ANGEZEIGTER TEXT:
Neue digitale Werbetechnologien für das Recruiting
von Gerhard Kenk, Crosswater Job Guide.
Publikation von Stellenanzeigen: Wo trifft Stellenangebot auf Wunschkandidaten?
Mit Hingabe und Leidenschaft diskutieren Recruiting-Experten die Schaltung und Gestaltung von Stellenanzeigen. Search Engine Marketing, Heat Maps, Optimierung der Bullet Points, CI-konforme grafische Gestaltung – das sind alles Kürzel für Themen, die im Mittelpunkt der aktuellen Diskussion stehen. Gleichzeitig treibt die digitale Werbebranche eine Evolution der Publikation von Anzeigen voran, dabei stehen R&R-Web-Technologien, nämlich Re-Targeting und Real-Time-Bidding, einer nutzungsbasierten Online-Werbung, im Fokus.

AUFGEFÜHRTE EINTRÄGE:
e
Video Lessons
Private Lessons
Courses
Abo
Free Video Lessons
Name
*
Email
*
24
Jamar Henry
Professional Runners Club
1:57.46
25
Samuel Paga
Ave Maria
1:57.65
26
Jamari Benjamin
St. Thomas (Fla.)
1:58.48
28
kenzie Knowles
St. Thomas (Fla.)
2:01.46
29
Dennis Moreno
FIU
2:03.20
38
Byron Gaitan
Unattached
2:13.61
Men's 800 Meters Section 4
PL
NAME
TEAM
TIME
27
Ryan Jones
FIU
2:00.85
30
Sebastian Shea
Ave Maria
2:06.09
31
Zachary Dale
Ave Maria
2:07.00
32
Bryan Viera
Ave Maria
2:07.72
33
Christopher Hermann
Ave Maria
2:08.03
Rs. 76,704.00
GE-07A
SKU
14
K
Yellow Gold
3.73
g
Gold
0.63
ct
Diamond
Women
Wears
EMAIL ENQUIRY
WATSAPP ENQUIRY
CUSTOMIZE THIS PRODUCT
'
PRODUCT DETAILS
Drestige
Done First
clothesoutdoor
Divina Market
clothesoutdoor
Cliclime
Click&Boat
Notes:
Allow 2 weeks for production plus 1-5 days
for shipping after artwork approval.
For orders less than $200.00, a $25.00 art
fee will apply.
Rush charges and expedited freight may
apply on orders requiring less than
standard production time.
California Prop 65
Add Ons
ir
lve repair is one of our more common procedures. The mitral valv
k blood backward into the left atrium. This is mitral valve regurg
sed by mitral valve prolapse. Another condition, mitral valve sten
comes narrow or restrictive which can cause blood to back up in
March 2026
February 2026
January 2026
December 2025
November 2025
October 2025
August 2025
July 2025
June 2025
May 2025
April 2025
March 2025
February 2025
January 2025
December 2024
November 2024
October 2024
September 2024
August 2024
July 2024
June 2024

AUFGABE:
Zähle alle Themen auf, die der Text über digitale Werbetechnologien im Recruiting als Mittelpunkt der aktuellen Diskussion nennt.

LÖSUNG:
- Search Engine Marketing
- Heat Maps
- Optimierung der Bullet Points
- CI-konforme grafische Gestaltung